*Work instructions*: Write out the passage of the interview transcript from "JM: Yes. When" up to and including "good friend, Mrs.", word for word.

----- Article

He just dragged his coal mine bucket, his lunch bucket, into the mine because
he wasn't tall enough to hold it... he'd have to hold it up in order...
AM: He went to work in the mine a lot...
JM: Yes, he went to work in the mine when he was 14 years old with my dad.
And my brothers as they all got old enough they all became coal miners with
him. After Sunnyside why then my dad moved into Walsenburg and we lived
down on Main Street. We had the house that two families lived in the same
house. My first year at school... I had started on the ranch but I was in
third grade, I believe when I started here in Walsenburg and we lived here
since then.
SC: Was he mining then, your father?
JM: Yes. When he came back to Walsenburg he worked in several of the mines
around Walsenburg. Black Hawk mine and several of the mines right in and
around here. Until he retired.
Of all the family, I was the first one that had graduated from high
school. And I remember my dad saying, "A girl doesn't have to go to school.”
He wanted me to quit school after I finished eighth grade because he said that
girls didn't have to go to school. As long as she knows how to cook she
doesn't need to know anything else. But... I had a real good friend, Mrs.

----------
----- Supplied records

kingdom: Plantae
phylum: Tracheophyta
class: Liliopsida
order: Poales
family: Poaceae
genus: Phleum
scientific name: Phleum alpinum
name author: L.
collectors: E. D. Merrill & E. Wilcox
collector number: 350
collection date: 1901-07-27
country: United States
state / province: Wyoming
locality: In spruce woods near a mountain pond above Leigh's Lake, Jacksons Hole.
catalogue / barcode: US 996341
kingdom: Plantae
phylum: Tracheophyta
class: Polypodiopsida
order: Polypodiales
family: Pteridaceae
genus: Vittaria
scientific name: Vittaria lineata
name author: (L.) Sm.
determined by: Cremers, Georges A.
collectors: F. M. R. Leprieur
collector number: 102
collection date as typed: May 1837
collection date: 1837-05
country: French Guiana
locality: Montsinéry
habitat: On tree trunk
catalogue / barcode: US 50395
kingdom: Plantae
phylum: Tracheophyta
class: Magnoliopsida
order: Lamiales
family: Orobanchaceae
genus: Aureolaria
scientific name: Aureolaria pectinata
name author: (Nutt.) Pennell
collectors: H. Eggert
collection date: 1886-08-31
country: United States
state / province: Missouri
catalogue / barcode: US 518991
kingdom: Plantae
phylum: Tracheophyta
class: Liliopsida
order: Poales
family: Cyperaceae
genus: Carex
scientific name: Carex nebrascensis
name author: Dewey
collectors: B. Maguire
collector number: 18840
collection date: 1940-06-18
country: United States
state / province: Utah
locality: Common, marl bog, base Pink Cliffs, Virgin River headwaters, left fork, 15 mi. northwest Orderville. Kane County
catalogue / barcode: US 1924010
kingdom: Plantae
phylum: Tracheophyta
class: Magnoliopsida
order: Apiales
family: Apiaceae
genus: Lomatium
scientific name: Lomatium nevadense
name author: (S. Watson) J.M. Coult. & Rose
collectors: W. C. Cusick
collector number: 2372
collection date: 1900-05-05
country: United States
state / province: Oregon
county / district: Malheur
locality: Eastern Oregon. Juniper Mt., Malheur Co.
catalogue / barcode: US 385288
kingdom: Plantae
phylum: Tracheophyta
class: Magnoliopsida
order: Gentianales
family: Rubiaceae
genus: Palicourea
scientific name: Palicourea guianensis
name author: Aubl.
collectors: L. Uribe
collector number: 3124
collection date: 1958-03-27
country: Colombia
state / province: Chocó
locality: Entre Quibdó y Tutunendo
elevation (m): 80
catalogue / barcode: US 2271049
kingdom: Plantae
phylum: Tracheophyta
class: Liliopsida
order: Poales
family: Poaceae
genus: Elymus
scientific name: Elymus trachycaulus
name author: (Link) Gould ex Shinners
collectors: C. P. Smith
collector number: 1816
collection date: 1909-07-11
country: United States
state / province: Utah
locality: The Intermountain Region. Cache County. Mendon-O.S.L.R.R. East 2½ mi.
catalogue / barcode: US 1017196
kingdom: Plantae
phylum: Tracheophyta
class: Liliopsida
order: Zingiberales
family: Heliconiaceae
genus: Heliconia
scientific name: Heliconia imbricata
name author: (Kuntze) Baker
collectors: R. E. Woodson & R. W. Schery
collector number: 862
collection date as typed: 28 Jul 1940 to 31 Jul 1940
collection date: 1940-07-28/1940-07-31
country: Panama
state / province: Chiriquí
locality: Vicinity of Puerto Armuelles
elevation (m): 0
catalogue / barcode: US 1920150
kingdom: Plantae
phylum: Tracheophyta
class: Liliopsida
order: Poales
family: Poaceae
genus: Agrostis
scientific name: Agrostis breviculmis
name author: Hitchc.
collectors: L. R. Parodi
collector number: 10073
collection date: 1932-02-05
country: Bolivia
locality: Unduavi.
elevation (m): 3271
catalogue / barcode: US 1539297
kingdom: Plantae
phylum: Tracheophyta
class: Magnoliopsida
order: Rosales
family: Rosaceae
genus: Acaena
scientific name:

----------

*Finished answer*:
JM: Yes. When he came back to Walsenburg he worked in several of the mines
around Walsenburg. Black Hawk mine and several of the mines right in and
around here. Until he retired.
Of all the family, I was the first one that had graduated from high
school. And I remember my dad saying, "A girl doesn't have to go to school.”
He wanted me to quit school after I finished eighth grade because he said that
girls didn't have to go to school. As long as she knows how to cook she
doesn't need to know anything else. But... I had a real good friend, Mrs.